Text passage:
=== Section Start ===

AG: No Coercion or Duress Exception for the Asylum and Withholding Bars for Persecutors

A long, tightly packed decision given the succinct holdings, that is 40 years overdue

By Andrew R. Arthur on November 12, 2020

Attorney General Barr issued a decision in Matter of Negusie last week. He found that no coercion or duress exception applies to the persecutor bars to asylum, statutory withholding, and withholding under the Convention Against Torture, and that DHS does not have an evidentiary burden in showing that those bars apply. It is a long decision (26 pages), and tightly packed (with at least 100 references, likely more), particularly given the Attorney General's rather succinct holdings. It is also overdue.

Part of the length of that decision has to do with the case's extended procedural history, which stretches over a 16-year period and includes a stop at the Supreme Court.

The respondent is a national of both Eritrea and Ethiopia. He was conscripted into the Eritrean military in 1995, did a two-year stint, and was released, only to be recalled to fight in a war against Ethiopia. He asked that he not be forced to serve at the battlefront, a request that was granted. He instead was assigned to surveillance and guard duty at a military base.

Thereafter, however, he was imprisoned and forced to perform hard labor. As punishment for talking with other prisoners, his jailers forced him to roll on the ground for two to three hours in the hot sun — and beat him with a stick when he stopped — for a two-week period. He was released after two years, and returned to military service, including as a uniformed and armed guard at the same prison where he had been detained.

=== Section End ===

Information provided:
=== Section Start ===

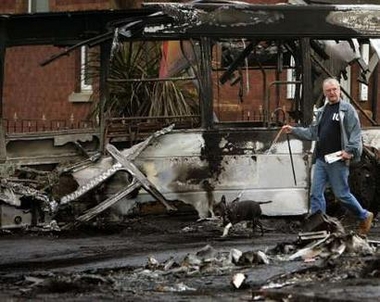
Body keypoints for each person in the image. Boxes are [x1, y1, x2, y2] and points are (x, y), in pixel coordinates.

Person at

=== Section End ===

Task item: Carry on the article about the Attorney General's decision in Matter of Negusie from the point where it stops. The lines above are not needed for anything here.

Reply:
In that capacity, he prevented prisoners from escaping, showering, and obtaining fresh air. In addition, he guarded prisoners being punished by sun exposure, at least one of whom died. He was also aware that his superiors were using electricity to torture prisoners. He contended that his service at the prison was as a result of duress and coercion, but conceded that he had "assisted in the persecution of other prisoners at the prison camp."

He eventually escaped and made his way to the United States. After coming to Louisiana in 2004, he claimed credible fear, asserting he would be persecuted, tortured, or killed if returned to Eritrea. USCIS referred his case to an immigration judge.

The immigration judge denied his applications for asylum, statutory withholding, and withholding under the Convention Against Torture, finding that respondent had assisted or participated in the persecution of others.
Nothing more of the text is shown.